FIG. 5 (labeled “Contact Approach”) shows an example implementation of a contact approach of a particle targeting device in which a pair of electrodes are arranged around a toe. In this particular implementation, a first electrode is positioned directly adjacent to a nail plate of a patients toenail. The second electrode is electronically coupled to the first electrode and is arranged to provide an electrical field within a patitent, such as a sterile matrix and/or a germinal matrix of a nail bed of a toenail. In FIG. 5, the nail plate is shown having a void where the toenail had fallen off due to a fungus infection of the toenail.

FIG. 6 (labeled “Non-Contact Approach”) shows an example implementation of a non-contact approach of a particle targeting device in which a pair of electrodes are arranged around a toe. In this particular implementation, a first electrode is separated from the nail plate of the patient by a layer of air, gel, or other separator. The second electrode is electronically coupled to the first electrode and is arranged to provide an electrical field within a patient, such as a sterile matrix and/or a germinal matrix of a nail bed of a toenail, through the layer of air, gel, or other separator material.

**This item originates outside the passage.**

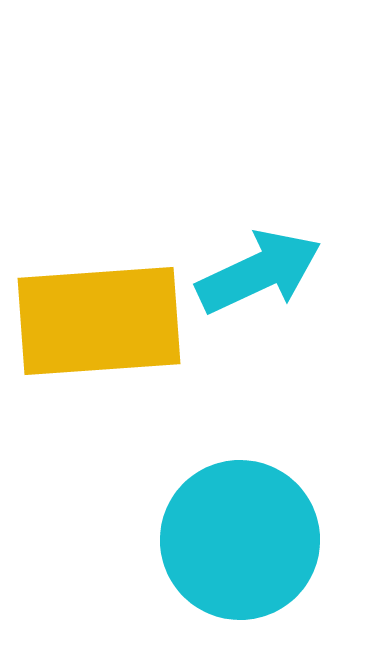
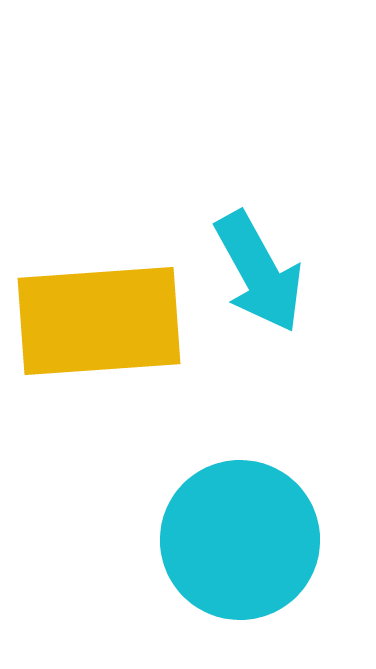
cyan arrow: rotated 86 degrees clockwise
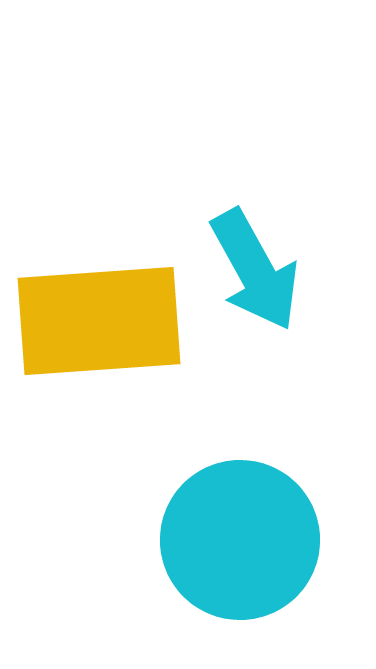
cyan arrow: moved 4 px left, 2 px up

In FIG. 6, the nail plate is shown having a void where the toenail had fallen off due to a fungus infection of the toenail. In this particular implementation, the conductive gel or other separator may extend into the void to make a better connection with the sterile and/or germinal matrix of the toenail.

FIG. 7 illustrates an example schematic circuit diagram of an ultrasound pulser programmable logic device.

The embodiments of the invention described herein are implemented as logical steps in one or more computer systems. The logical operations of the present invention are implemented (1) as a sequence of processor-implemented steps executing in one or more computer systems and (2) as interconnected machine or circuit modules within one or more computer systems. The implementation is a matter of choice, dependent on the performance requirements of the computer system implementing the invention. Accordingly, the logical operations making up the embodiments of the invention described herein are referred to variously as operations, steps, objects, or modules. Furthermore, it should be understood that logical operations may be performed in any order, unless explicitly claimed otherwise or a specific order is inherently necessitated by the claim language.

The above specification, examples, and data provide a complete description of the structure and use of exemplary embodiments of the invention. Since many embodiments of the invention can be made without departing from the spirit and scope of the invention, the invention resides in the claims hereinafter appended. Furthermore, structural features of the different embodiments may be combined in yet another embodiment without departing from the recited claims.

Claims

1. A treatment device comprising:

an antenna comprising a pair of electrodes configured for electrical coupling with an environment comprising biological targets for delivering an electromagnetic signal to the environment, wherein the electromagnetic signal is configured to generate ions within the environment for interacting with the biological targets.

2. The treatment device of claim 1 wherein the electromagnetic signal is adapted to generate an electrical double layer of ions within a fluid of the environment.